The following state transition sequence illustrates that the
alternating bit protocol in page 8 is capable of delivering data without
duplication and in the right order.
(1,1,E,E)--S:NewData-->(2,1,E,E) sender receives data, x, from its upper layer
(2,1,E,E)--S:-D0-->(3,1,D0,E) sender attaches a sequence bit 0 after x. D=x
(3,1,D0,E)--C1:lose D0-->(3,1,E,E)
(3,1,E,E)--S:To-->(7,1,E,E)
(7,1,E,E)--S:-D0-->(3,1,D0,E) retransmit D0
(3,1,D0,E)--R:+D0-->(3,2,E,E) This time C1 correctly delivers the message.
(3,2,E,E)--R:DeliverDate-->(3,3,E,E) receiver delivers x to its upper layer
(3,3,E,E)--R:-A0-->(3,4,E,A0)
(3,4,E,A0)--S:+A0-->(4,4,E,E)
(4,4,E,E)--S:NewData-->(5,4,E,E) sender receives data, y, from its upper layer
(5,4,E,E)--S:-D1-->(6,4,D1,E) sender attaches a sequence bit 1 after y. D=y
(6,4,D1,E)--C1:lose D1-->(6,4,E,E) this is the third message received by C1
(6,4,E,E)--S:To-->(8,4,E,E)
Alternating Bit Protocol - Wikipedia
(8,4,E,E)--S:-D1-->(6,4,D1,E) retransmit D1
(6,4,D1,E)--R:+D1-->(6,5,E,E) This is the fourth msg. C1 delivers it.
(6,5,E,E)--R:DeliverData-->(6,6,E,E) receiver delivers y to its upper layer
(6,6,E,E)--R:-A1-->(6,1,E,A1)
(6,1,E,A1)--S:+A1-->(1,1,E,E)
Note that the message sequence xy from the upper layer of the sender is correctly delivered to the upper layer of the receiver.
- It is a global state exploration process that starts from the initial global state and recursively explores all the possible transitions that lead to new global states. The result is a reachability graph, which captures all possible states.
- Unspecified reception--at receiving/final nodes, head msg transition labels.
- Deadlock--both at receiving nodes, no msg in channels.
- Livelock=processes keep exchanging messages but not making 'effective progress'.
- State ambiguity--global states with the same process states but different channel status. (This is a potential error, may not be a real one.)
- Channel buffer overflow. Give the simplest protocol example.

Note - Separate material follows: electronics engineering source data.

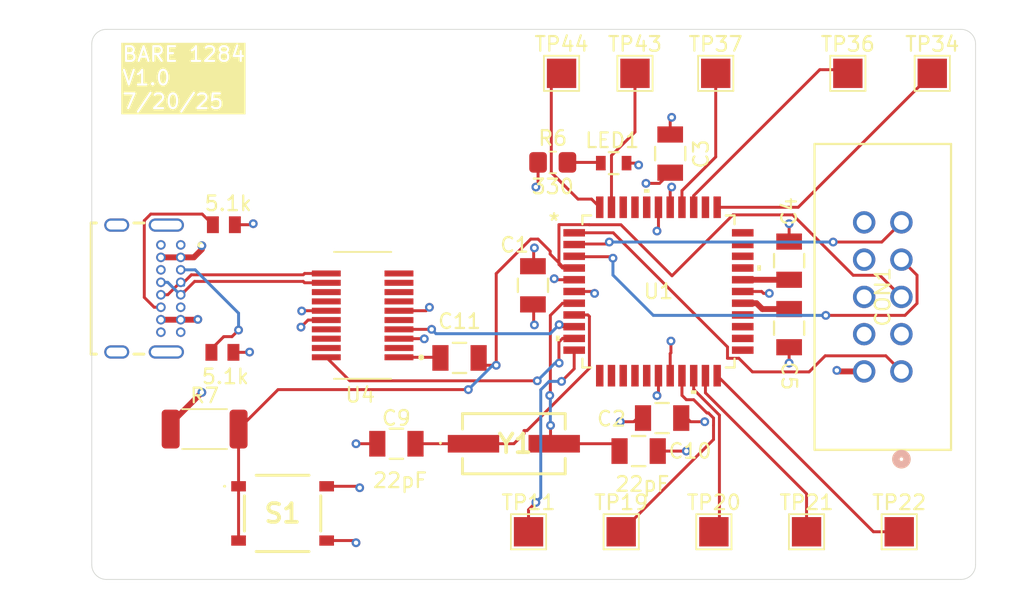
<source format=kicad_pcb>
(kicad_pcb
	(version 20241229)
	(generator "pcbnew")
	(generator_version "9.0")
	(general
		(thickness 1.6)
		(legacy_teardrops no)
	)
	(paper "A4")
	(layers
		(0 "F.Cu" signal)
		(4 "In1.Cu" signal)
		(6 "In2.Cu" signal)
		(2 "B.Cu" signal)
		(9 "F.Adhes" user "F.Adhesive")
		(11 "B.Adhes" user "B.Adhesive")
		(13 "F.Paste" user)
		(15 "B.Paste" user)
		(5 "F.SilkS" user "F.Silkscreen")
		(7 "B.SilkS" user "B.Silkscreen")
		(1 "F.Mask" user)
		(3 "B.Mask" user)
		(17 "Dwgs.User" user "User.Drawings")
		(19 "Cmts.User" user "User.Comments")
		(21 "Eco1.User" user "User.Eco1")
		(23 "Eco2.User" user "User.Eco2")
		(25 "Edge.Cuts" user)
		(27 "Margin" user)
		(31 "F.CrtYd" user "F.Courtyard")
		(29 "B.CrtYd" user "B.Courtyard")
		(35 "F.Fab" user)
		(33 "B.Fab" user)
		(39 "User.1" user)
		(41 "User.2" user)
		(43 "User.3" user)
		(45 "User.4" user)
	)
	(setup
		(stackup
			(layer "F.SilkS"
				(type "Top Silk Screen")
			)
			(layer "F.Paste"
				(type "Top Solder Paste")
			)
			(layer "F.Mask"
				(type "Top Solder Mask")
				(thickness 0.01)
			)
			(layer "F.Cu"
				(type "copper")
				(thickness 0.035)
			)
			(layer "dielectric 1"
				(type "prepreg")
				(thickness 0.1)
				(material "FR4")
				(epsilon_r 4.5)
				(loss_tangent 0.02)
			)
			(layer "In1.Cu"
				(type "copper")
				(thickness 0.035)
			)
			(layer "dielectric 2"
				(type "core")
				(thickness 1.24)
				(material "FR4")
				(epsilon_r 4.5)
				(loss_tangent 0.02)
			)
			(layer "In2.Cu"
				(type "copper")
				(thickness 0.035)
			)
			(layer "dielectric 3"
				(type "prepreg")
				(thickness 0.1)
				(material "FR4")
				(epsilon_r 4.5)
				(loss_tangent 0.02)
			)
			(layer "B.Cu"
				(type "copper")
				(thickness 0.035)
			)
			(layer "B.Mask"
				(type "Bottom Solder Mask")
				(thickness 0.01)
			)
			(layer "B.Paste"
				(type "Bottom Solder Paste")
			)
			(layer "B.SilkS"
				(type "Bottom Silk Screen")
			)
			(copper_finish "None")
			(dielectric_constraints no)
		)
		(pad_to_mask_clearance 0)
		(allow_soldermask_bridges_in_footprints no)
		(tenting front back)
		(grid_origin 115.8 113.73)
		(pcbplotparams
			(layerselection 0x00000000_00000000_55555555_5755f5ff)
			(plot_on_all_layers_selection 0x00000000_00000000_00000000_00000000)
			(disableapertmacros no)
			(usegerberextensions no)
			(usegerberattributes yes)
			(usegerberadvancedattributes yes)
			(creategerberjobfile yes)
			(dashed_line_dash_ratio 12.000000)
			(dashed_line_gap_ratio 3.000000)
			(svgprecision 4)
			(plotframeref no)
			(mode 1)
			(useauxorigin no)
			(hpglpennumber 1)
			(hpglpenspeed 20)
			(hpglpendiameter 15.000000)
			(pdf_front_fp_property_popups yes)
			(pdf_back_fp_property_popups yes)
			(pdf_metadata yes)
			(pdf_single_document no)
			(dxfpolygonmode yes)
			(dxfimperialunits yes)
			(dxfusepcbnewfont yes)
			(psnegative no)
			(psa4output no)
			(plot_black_and_white yes)
			(sketchpadsonfab no)
			(plotpadnumbers no)
			(hidednponfab no)
			(sketchdnponfab yes)
			(crossoutdnponfab yes)
			(subtractmaskfromsilk no)
			(outputformat 1)
			(mirror no)
			(drillshape 0)
			(scaleselection 1)
			(outputdirectory "FAB/")
		)
	)
	(net 0 "")
	(net 1 "+5V")
	(net 2 "GND")
	(net 3 "/AREF")
	(net 4 "/AVCC")
	(net 5 "Net-(U4-~{DTR}#)")
	(net 6 "unconnected-(U4-~{DSR}#-Pad7)")
	(net 7 "unconnected-(U4-~{RTS}#-Pad2)")
	(net 8 "/RES")
	(net 9 "/MISO")
	(net 10 "/SCK")
	(net 11 "/MOSI")
	(net 12 "/D_N")
	(net 13 "unconnected-(J1-SBU2-PadB8)")
	(net 14 "Net-(J1-CC2)")
	(net 15 "Net-(J1-CC1)")
	(net 16 "unconnected-(J1-SBU1-PadA8)")
	(net 17 "/D_P")
	(net 18 "unconnected-(U4-CBUS2-Pad10)")
	(net 19 "unconnected-(U1-PC7_(TOSC2{slash}PCINT23)-Pad26)")
	(net 20 "/TXD")
	(net 21 "unconnected-(U1-PA2_(ADC2{slash}PCINT2)-Pad35)")
	(net 22 "unconnected-(U1-PB2_(AIN0{slash}INT2{slash}PCINT10)-Pad42)")
	(net 23 "unconnected-(U1-PA7_(ADC7{slash}PCINT7)-Pad30)")
	(net 24 "unconnected-(U1-(PCINT27{slash}TXD1{slash}INT1)_PD3-Pad12)")
	(net 25 "unconnected-(U1-PC6_(TOSC1{slash}PCINT22)-Pad25)")
	(net 26 "unconnected-(U1-PB1_(T1{slash}CLKO{slash}PCINT9)-Pad41)")
	(net 27 "unconnected-(U1-PB0_(XCK0{slash}T0{slash}PCINT8)-Pad40)")
	(net 28 "unconnected-(U1-PA4_(ADC4{slash}PCINT4)-Pad33)")
	(net 29 "unconnected-(U1-PC4_(TDO{slash}PCINT20)-Pad23)")
	(net 30 "/RXD")
	(net 31 "unconnected-(U1-(PCINT31{slash}OC2A)_PD7-Pad16)")
	(net 32 "unconnected-(U1-(PCINT29{slash}OC1A)_PD5-Pad14)")
	(net 33 "unconnected-(U1-PC5_(TDI{slash}PCINT21)-Pad24)")
	(net 34 "unconnected-(U1-(PCINT28{slash}XCK1{slash}OC1B)_PD4-Pad13)")
	(net 35 "unconnected-(U1-PA6_(ADC6{slash}PCINT6)-Pad31)")
	(net 36 "unconnected-(U1-(PCINT30{slash}OC2B{slash}ICP)_PD6-Pad15)")
	(net 37 "unconnected-(U1-PA5_(ADC5{slash}PCINT5)-Pad32)")
	(net 38 "unconnected-(U4-~{CTS}#-Pad9)")
	(net 39 "unconnected-(U4-CBUS0-Pad18)")
	(net 40 "unconnected-(U4-3V3OUT-Pad13)")
	(net 41 "unconnected-(U4-~{RI}#-Pad5)")
	(net 42 "unconnected-(U4-~{DCD}#-Pad8)")
	(net 43 "unconnected-(U4-CBUS1-Pad17)")
	(net 44 "unconnected-(U4-CBUS3-Pad19)")
	(net 45 "unconnected-(U4-~{RESET}#-Pad14)")
	(net 46 "Net-(LED1-Pad2)")
	(net 47 "Net-(U1-(PCINT26{slash}RXD1{slash}INT0)_PD2)")
	(net 48 "Net-(U1-(PCINT16{slash}SCL)_PC0)")
	(net 49 "Net-(U1-(PCINT17{slash}SDA)_PC1)")
	(net 50 "Net-(U1-(PCINT18{slash}TCK)_PC2)")
	(net 51 "Net-(U1-(PCINT19{slash}TMS)_PC3)")
	(net 52 "Net-(U1-PA3_(ADC3{slash}PCINT3))")
	(net 53 "Net-(U1-PA1_(ADC1{slash}PCINT1))")
	(net 54 "Net-(U1-PA0_(ADC0{slash}PCINT0))")
	(net 55 "Net-(U1-PB3_(AIN1{slash}OC0A{slash}PCINT11))")
	(net 56 "Net-(U1-PB4_(SS{slash}OC0B{slash}PCINT12))")
	(net 57 "/XTAL1")
	(net 58 "/XTAL2")
	(net 59 "unconnected-(CON1-Pad6)")
	(net 60 "unconnected-(CON1-Pad4)")
	(net 61 "unconnected-(CON1-Pad3)")
	(footprint "TestPoint:TestPoint_Pad_2.0x2.0mm" (layer "F.Cu") (at 158.175 115.23))
	(footprint "TestPoint:TestPoint_Pad_2.0x2.0mm" (layer "F.Cu") (at 145.55 115.23))
	(footprint "scott_footprint_library:CAPC340180_88N_KEM-L" (layer "F.Cu") (at 140.85 103.38))
	(footprint "scott_footprint_library:44A_ATM" (layer "F.Cu") (at 154.4 98.85))
	(footprint "scott_footprint_library:CAPC340180_88N_KEM-L" (layer "F.Cu") (at 153.05 109.73))
	(footprint "scott_footprint_library:CAPC340180_88N_KEM-L" (layer "F.Cu") (at 145.85 98.43 -90))
	(footprint "TestPoint:TestPoint_Pad_2.0x2.0mm" (layer "F.Cu") (at 147.8 83.98))
	(footprint "TestPoint:TestPoint_Pad_2.0x2.0mm" (layer "F.Cu") (at 158.3 83.98))
	(footprint "TestPoint:TestPoint_Pad_2.0x2.0mm" (layer "F.Cu") (at 173.05 83.98))
	(footprint "scott_footprint_library:small_button" (layer "F.Cu") (at 128.8 113.98))
	(footprint "TestPoint:TestPoint_Pad_2.0x2.0mm" (layer "F.Cu") (at 167.3 83.98))
	(footprint "scott_footprint_library:RC0805N_YAG-L" (layer "F.Cu") (at 124.8 94.3))
	(footprint "scott_footprint_library:Crystal 16MHz" (layer "F.Cu") (at 144.55 109.23))
	(footprint "scott_footprint_library:CAPC340180_88N_KEM-L" (layer "F.Cu") (at 163.3 101.35 -90))
	(footprint "Resistor_SMD:R_2010_5025Metric" (layer "F.Cu") (at 123.4875 108.23))
	(footprint "Resistor_SMD:R_0805_2012Metric_Pad1.20x1.40mm_HandSolder" (layer "F.Cu") (at 147.2 90.05))
	(footprint "scott_footprint_library:USB2.0 Serial" (layer "F.Cu") (at 134.25 100.48 180))
	(footprint "scott_footprint_library:CAPC340180_88N_KEM-L" (layer "F.Cu") (at 163.3 96.75 90))
	(footprint "TestPoint:TestPoint_Pad_2.0x2.0mm" (layer "F.Cu") (at 164.4875 115.23))
	(footprint "TestPoint:TestPoint_Pad_2.0x2.0mm" (layer "F.Cu") (at 152.8 83.98))
	(footprint "scott_footprint_library:CAPC340180_88N_KEM-L" (layer "F.Cu") (at 136.55 109.23 180))
	(footprint "scott_footprint_library:LED_RED_0805" (layer "F.Cu") (at 151.35 90.1 180))
	(footprint "scott_footprint_library:GCT_USB4085-GF-A_REVB" (layer "F.Cu") (at 117.5 98.65 -90))
	(footprint "scott_footprint_library:CONN10_302-S101_OST" (layer "F.Cu") (at 170.95 104.3 90))
	(footprint "scott_footprint_library:RC0805N_YAG-L" (layer "F.Cu") (at 124.7 103))
	(footprint "scott_footprint_library:CAPC340180_88N_KEM-L" (layer "F.Cu") (at 155.2 89.45 90))
	(footprint "TestPoint:TestPoint_Pad_2.0x2.0mm"
		(layer "F.Cu")
		(uuid "f49aaa0f-c49e-4db5-a292-d8216f61d0ce")
		(at 151.8625 115.23)
		(descr "SMD rectangular pad as test Point, square 2.0mm side length")
		(tags "test point SMD pad rectangle square")
		(property "Reference" "TP19"
			(at 0 -1.998 0)
			(layer "F.SilkS")
			(uuid "414a8e02-f322-4fad-a016-6f6b8f59545a")
			(effects
				(font
					(size 1 1)
					(thickness 0.15)
				)
			)
		)
		(property "Value" "TestPoint"
			(at 0 2.05 0)
			(layer "F.Fab")
			(hide yes)
			(uuid "c294d64d-ca83-4f23-ab02-4b027e8b8e07")
			(effects
				(font
					(size 1 1)
					(thickness 0.15)
				)
			)
		)
		(property "Datasheet" "~"
			(at 0 0 0)
			(unlocked yes)
			(layer "F.Fab")
			(hide yes)
			(uuid "4ea6ccca-26b5-42bf-8ffb-b7ee8f9af00a")
			(effects
				(font
					(size 1.27 1.27)
					(thickness 0.15)
				)
			)
		)
		(property "Description" "test point"
			(at 0 0 0)
			(unlocked yes)
			(layer "F.Fab")
			(hide yes)
			(uuid "38a552b7-f575-4586-a8c0-d83fdb150794")
			(effects
				(font
					(size 1.27 1.27)
					(thickness 0.15)
				)
			)
		)
		(property ki_fp_filters "Pin* Test*")
		(path "/72b47ab2-83e9-4112-85c3-2146fb1398af")
		(sheetname "/")
		(sheetfile "bare_mega_1284.kicad_sch")
		(attr exclude_from_pos_files)
		(fp_line
			(start -1.2 -1.2)
			(end 1.2 -1.2)
			(stroke
				(width 0.12)
				(type solid)
			)
			(layer "F.SilkS")
			(uuid "445bf4f7-9ac1-4601-8bb7-01641c1a60e4")
		)
		(fp_line
			(start -1.2 1.2)
			(end -1.2 -1.2)
			(stroke
				(width 0.12)
				(type solid)
			)
			(layer "F.SilkS")
			(uuid "953913a6-6375-49c6-8391-057939ebee65")
		)
		(fp_line
			(start 1.2 -1.2)
			(end 1.2 1.2)
			(stroke
				(width 0.12)
				(type solid)
			)
			(layer "F.SilkS")
			(uuid "ce2c0ec8-5db4-43f5-915c-cd209f1224e5")
		)
		(fp_line
			(start 1.2 1.2)
			(end -1.2 1.2)
			(stroke
				(width 0.12)
				(type solid)
			)
			(layer "F.SilkS")
			(uuid "6b9c9a9a-cc80-4edb-9660-5ed2cbfa1d73")
		)
		(fp_line
			(start -1.5 -1.5)
			(end -1.5 1.5)
			(stroke
				(width 0.05)
				(type solid)
			)
			(layer "F.CrtYd")
			(uuid "652d49bd-aaea-4889-ada0-416b5cb12ef1")
		)
		(fp_line
			(start -1.5 -1.5)
			(end 1.5 -1.5)
			(stroke
				(width 0.05)
				(type solid)
			)
			(layer "F.CrtYd")
			(uuid "59e02eec-3275-478e-89b8-3e9e0901770f")
		)
		(fp_line
			(start 1.5 1.5)
			(end -1.5 1.5)
			(stroke
				(width 0.05)
				(type solid)
			)
			(layer "F.CrtYd")
			(uuid "26786061-4ee5-43ff-b51b-ea49726ef520")
		)
		(fp_line
			(start 1.5 1.5)
			(end 1.5 -1.5)
			(stroke
				(width 0.05)
				(type solid)
			)
			(layer "F.CrtYd")
			(uuid "52fde145-e1a0-4fbb-ab09-a2f658f771f4")
		)
		(fp_text user "${REFERENCE}"
			(at 0 -2 0)
			(layer "F.Fab")
			(uuid
... [159855 chars truncated]
</source>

- Non-executable transitions--dead code. How do you detect that?
What happens if you throw away those head msgs that are not specified?

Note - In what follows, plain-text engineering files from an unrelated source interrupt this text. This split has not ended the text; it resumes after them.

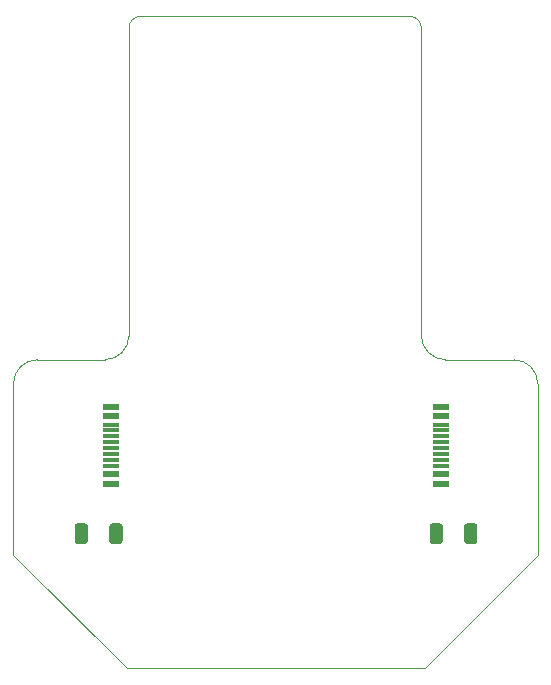
<source format=gbr>
%TF.GenerationSoftware,KiCad,Pcbnew,(5.1.10-1-10_14)*%
%TF.CreationDate,2021-07-13T06:28:44-07:00*%
%TF.ProjectId,Synapse,53796e61-7073-4652-9e6b-696361645f70,rev?*%
%TF.SameCoordinates,Original*%
%TF.FileFunction,Paste,Top*%
%TF.FilePolarity,Positive*%
%FSLAX46Y46*%
G04 Gerber Fmt 4.6, Leading zero omitted, Abs format (unit mm)*
G04 Created by KiCad (PCBNEW (5.1.10-1-10_14)) date 2021-07-13 06:28:44*
%MOMM*%
%LPD*%
G01*
G04 APERTURE LIST*
%TA.AperFunction,Profile*%
%ADD10C,0.050000*%
%TD*%
%ADD11R,1.450000X0.600000*%
%ADD12R,1.450000X0.300000*%
G04 APERTURE END LIST*
D10*
X163474400Y-75285600D02*
X173050200Y-65684400D01*
X138277600Y-75285600D02*
X128651000Y-65684400D01*
X171018200Y-49149000D02*
G75*
G02*
X173050200Y-51181000I0J-2032000D01*
G01*
X128651000Y-51181000D02*
G75*
G02*
X130683000Y-49149000I2032000J0D01*
G01*
X163195000Y-47117000D02*
X163195000Y-21082000D01*
X138430000Y-47117000D02*
X138430000Y-21082000D01*
X165227000Y-49149000D02*
X171018200Y-49149000D01*
X136398000Y-49149000D02*
X130683000Y-49149000D01*
X165227000Y-49149000D02*
G75*
G02*
X163195000Y-47117000I0J2032000D01*
G01*
X138430000Y-47117000D02*
G75*
G02*
X136398000Y-49149000I-2032000J0D01*
G01*
X139446000Y-20066000D02*
X162179000Y-20066000D01*
X128651000Y-65684400D02*
X128651000Y-51181000D01*
X163474400Y-75285600D02*
X138277600Y-75285600D01*
X173050200Y-51181000D02*
X173050200Y-65684400D01*
X162179000Y-20066000D02*
G75*
G02*
X163195000Y-21082000I0J-1016000D01*
G01*
X138430000Y-21082000D02*
G75*
G02*
X139446000Y-20066000I1016000J0D01*
G01*
%TO.C,R2*%
G36*
G01*
X166812800Y-64506001D02*
X166812800Y-63255999D01*
G75*
G02*
X167062799Y-63006000I249999J0D01*
G01*
X167687801Y-63006000D01*
G75*
G02*
X167937800Y-63255999I0J-249999D01*
G01*
X167937800Y-64506001D01*
G75*
G02*
X167687801Y-64756000I-249999J0D01*
G01*
X167062799Y-64756000D01*
G75*
G02*
X166812800Y-64506001I0J249999D01*
G01*
G37*
G36*
G01*
X163887800Y-64506001D02*
X163887800Y-63255999D01*
G75*
G02*
X164137799Y-63006000I249999J0D01*
G01*
X164762801Y-63006000D01*
G75*
G02*
X165012800Y-63255999I0J-249999D01*
G01*
X165012800Y-64506001D01*
G75*
G02*
X164762801Y-64756000I-249999J0D01*
G01*
X164137799Y-64756000D01*
G75*
G02*
X163887800Y-64506001I0J249999D01*
G01*
G37*
%TD*%
%TO.C,R1*%
G36*
G01*
X134964600Y-63255999D02*
X134964600Y-64506001D01*
G75*
G02*
X134714601Y-64756000I-249999J0D01*
G01*
X134089599Y-64756000D01*
G75*
G02*
X133839600Y-64506001I0J249999D01*
G01*
X133839600Y-63255999D01*
G75*
G02*
X134089599Y-63006000I249999J0D01*
G01*
X134714601Y-63006000D01*
G75*
G02*
X134964600Y-63255999I0J-249999D01*
G01*
G37*
G36*
G01*
X137889600Y-63255999D02*
X137889600Y-64506001D01*
G75*
G02*
X137639601Y-64756000I-249999J0D01*
G01*
X137014599Y-64756000D01*
G75*
G02*
X136764600Y-64506001I0J249999D01*
G01*
X136764600Y-63255999D01*
G75*
G02*
X137014599Y-63006000I249999J0D01*
G01*
X137639601Y-63006000D01*
G75*
G02*
X137889600Y-63255999I0J-249999D01*
G01*
G37*
%TD*%
D11*
%TO.C,USB1*%
X136887000Y-59638000D03*
X136887000Y-58838000D03*
X136887000Y-53938000D03*
X136887000Y-53138000D03*
X136887000Y-53138000D03*
X136887000Y-53938000D03*
X136887000Y-58838000D03*
X136887000Y-59638000D03*
D12*
X136887000Y-54638000D03*
X136887000Y-55138000D03*
X136887000Y-55638000D03*
X136887000Y-56638000D03*
X136887000Y-57138000D03*
X136887000Y-57638000D03*
X136887000Y-58138000D03*
X136887000Y-56138000D03*
%TD*%
D11*
%TO.C,USB2*%
X164865000Y-53138000D03*
X164865000Y-53938000D03*
X164865000Y-58838000D03*
X164865000Y-59638000D03*
X164865000Y-59638000D03*
X164865000Y-58838000D03*
X164865000Y-53938000D03*
X164865000Y-53138000D03*
D12*
X164865000Y-58138000D03*
X164865000Y-57638000D03*
X164865000Y-57138000D03*
X164865000Y-56138000D03*
X164865000Y-55638000D03*
X164865000Y-55138000D03*
X164865000Y-54638000D03*
X164865000Y-56638000D03*
%TD*%
M02*

</source>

need to mark transitions as either effective-progress or non-effective-progress and then check if there exist cycles in the reachability graph whose constituent transitions are all non-effective-progress.
- What are the channel buffer sizes needed for the following two machines?
- Will the following situation considered to lead to an unspecified reception?
- Find deadlock, unspecified reception global states in the following protocol
- There are also non-executable transitions and nodes in the two CFSMs.
- How many buffers are required in each of the two channel?
- I will give you the reachability graph and answer next time.
- Easily automated.
- Many logical errors can be detected by only examining individual global states in the reachability graph.
Disadvantages:
- State space explosion problem.
- Does not work on unbounded protocols.
- Many relationships among the protocol state variables, expressing the desirable logical correctness properties of the protocol, are not apparent from simply traversing the reachability graph.
- CFSM--S-IBM-Zurich, PROSPEC
- Petri net--P-nut, PROTEAN
- SDL-- SDL-PR-GR, SDL-SDT
- EFSM--spanner
- Lotos--Sedos, Ottowa
- Estelle--NBS,Sedos,UBC
I have ported the state exploration tool of PROSPEC to X window system.
It is called setool.
- To use the setool, include /users/server/students/cs522/bin in your path environment variable.
- The man page is in /users/server/students/cs522/tools/se/man/man1/setool.1
- There are some protocol examples in /users/server/students/cs522/tools/se/examples.
- You can use the setool to verify your answers to the homework and exercises.
You can include /users/server/students/cs522/tools/se/man in your manpath
a) Perform the reachability analysis on the Network (M, N).
See Full List On Github.com
Alternating Bit Protocol Simulator
b) What sizes of buffers are needed for the two FIFO channels?c) Are there non-executable states or transitions?